A comédia de costume, como viria a ser chamada, versava sobre os hábitos da época, satirizando alguns pontos frágeis da nossa cultura em formação. O século XIX, no Brasil, foi um período de muitas transformações relativas à política, a questões sociais e culturais, até mesmo relacionadas à estruturação física das capitais. Foi o momento da conquista da independência, abolição da escravidão, consolidação de um regime democrático, e a comédia foi para muitos uma maneira de comentar os aspectos sociais abalados por estas mudanças. A comédia tinha mais liberdade do que o drama para abordar assuntos diversos, favorecida pelo tom jocoso e despretensioso. Além disso, e assim como os melodramas, eram preferidas pelo grande público e se desenvolveram de modo mais constante no nosso país.

Melodramas e comédias foram os gêneros dramáticos mais apreciados por grande parte da população brasileira do período e fundaram alguns dos princípios da arte representativa nacional. Podemos dizer que não era algo novo e totalmente desconhecido da população, pois neste período também começaram a chegar os circos europeus. Antes disso havia alguns artistas que apresentavam números de variedades, superação humana e pantomimas em feiras e festas populares. Herdeiros da commedia dell’arte, apresentavam um espetáculo variado, em que habilidades humanas eram testadas e havia o momento da encenação de histórias,

A commedia dell’arte italiana girava em torno de figuras cômicas e havia sempre um casal de namorados, que dialogavam com o gosto posterior pelo melodrama e por histórias cujos conflitos giram em torno da dupla. Na origem desta manifestação artística utilizavam-se máscaras, porém no circo, anos depois, os tipos serão caracterizados sem esse adereço, salvo pela pequena máscara do palhaço, com seu nariz vermelho. A interpretação dos atores circenses é bastante estilizada e esquemática, remontando a esta origem popular europeia.

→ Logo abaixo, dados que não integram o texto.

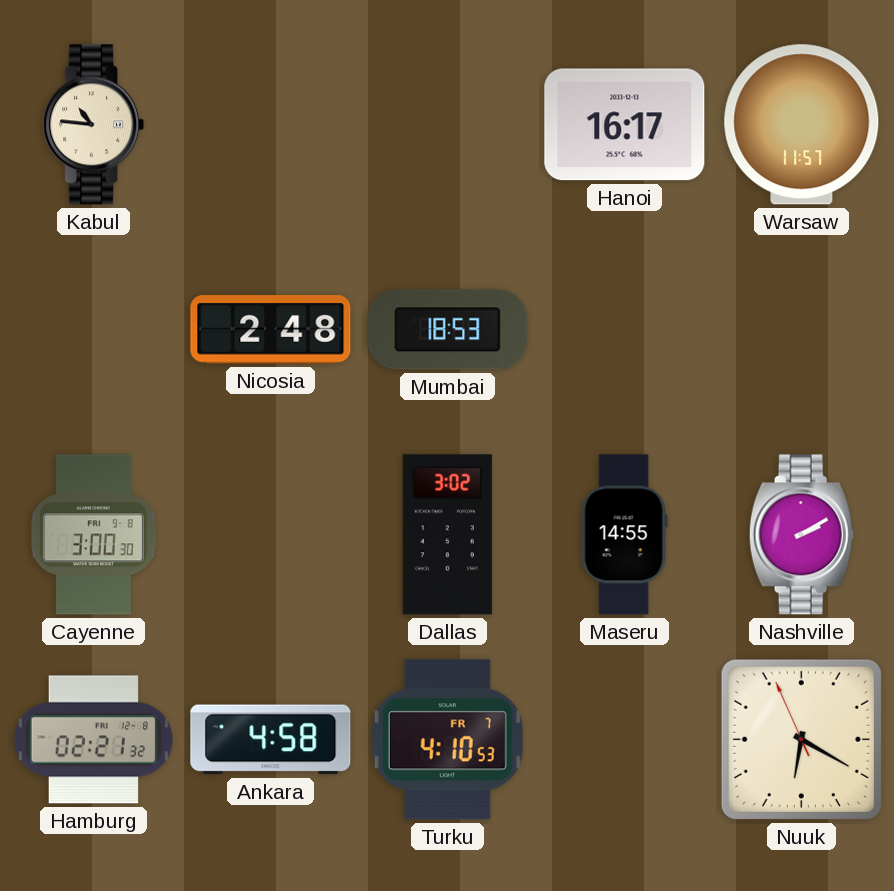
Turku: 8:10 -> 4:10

Fernando Neves8, em entrevista concedida à dissertação de mestrado de Fernanda Jannuzzelli, comenta sobre as “máscaras” criadas para o circo, cuja origem remonta à commedia dell’arte italiana. Apesar de não ser inventada a partir de um objeto, Neves comenta que a “máscara” circense seria formada a partir da maquiagem, dos adereços e figurinos para caracterizar determinado tipo. Os circenses, além de recriá-las à sua maneira, acabavam adaptando para a realidade de cada país, transformando de acordo com os tipos locais. Como um exemplo, Fernando menciona a do negro criada no Brasil: o rosto pintado, a peruca, utilização de luva e meias pretas. Este figurino era padrão de um circo para outro, realizava uma identificação imediata com o tipo representado, e por isso Neves o chama de “máscara”.

Os melodramas e comédias, representados nos teatros brasileiros do começo do século XIX, bem como os saltimbancos influenciaram sobremaneira a construção do espetáculo circense do final do século XIX e começo do XX. O circo-teatro utilizará esta dramaturgia, que já estava próxima da população brasileira, para construir suas histórias e apresentações, visando dialogar com os interesses e o gosto de seu público.